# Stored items
=== Section Start ===
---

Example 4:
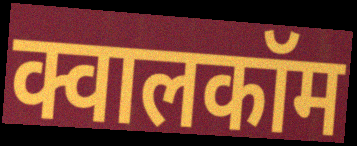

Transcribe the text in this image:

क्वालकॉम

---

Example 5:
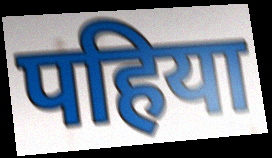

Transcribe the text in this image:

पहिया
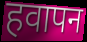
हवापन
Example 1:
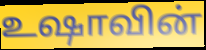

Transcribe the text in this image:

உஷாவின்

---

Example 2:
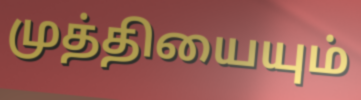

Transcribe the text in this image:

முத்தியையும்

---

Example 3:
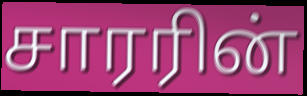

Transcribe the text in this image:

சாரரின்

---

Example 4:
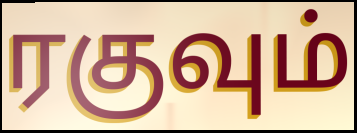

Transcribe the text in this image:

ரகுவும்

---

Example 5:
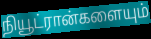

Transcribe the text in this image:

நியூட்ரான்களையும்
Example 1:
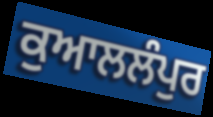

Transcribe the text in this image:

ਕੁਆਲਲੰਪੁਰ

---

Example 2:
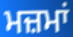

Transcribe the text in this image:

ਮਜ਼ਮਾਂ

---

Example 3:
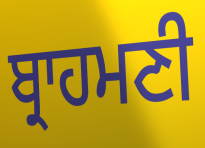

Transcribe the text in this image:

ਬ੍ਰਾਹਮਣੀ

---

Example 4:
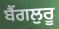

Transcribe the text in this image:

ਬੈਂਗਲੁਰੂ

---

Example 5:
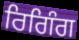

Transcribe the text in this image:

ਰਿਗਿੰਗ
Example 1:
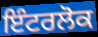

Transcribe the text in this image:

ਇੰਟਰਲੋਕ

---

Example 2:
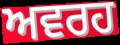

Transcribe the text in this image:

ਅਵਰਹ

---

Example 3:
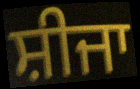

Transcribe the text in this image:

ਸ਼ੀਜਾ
=== Section End ===
# Instructions to follow
Would you return the data above exactly as written, minus the images?

# Answer area
---

Example 4:

Transcribe the text in this image:

क्वालकॉम

---

Example 5:

Transcribe the text in this image:

पहिया
हवापन
Example 1:

Transcribe the text in this image:

உஷாவின்

---

Example 2:

Transcribe the text in this image:

முத்தியையும்

---

Example 3:

Transcribe the text in this image:

சாரரின்

---

Example 4:

Transcribe the text in this image:

ரகுவும்

---

Example 5:

Transcribe the text in this image:

நியூட்ரான்களையும்
Example 1:

Transcribe the text in this image:

ਕੁਆਲਲੰਪੁਰ

---

Example 2:

Transcribe the text in this image:

ਮਜ਼ਮਾਂ

---

Example 3:

Transcribe the text in this image:

ਬ੍ਰਾਹਮਣੀ

---

Example 4:

Transcribe the text in this image:

ਬੈਂਗਲੁਰੂ

---

Example 5:

Transcribe the text in this image:

ਰਿਗਿੰਗ
Example 1:

Transcribe the text in this image:

ਇੰਟਰਲੋਕ

---

Example 2:

Transcribe the text in this image:

ਅਵਰਹ

---

Example 3:

Transcribe the text in this image:

ਸ਼ੀਜਾ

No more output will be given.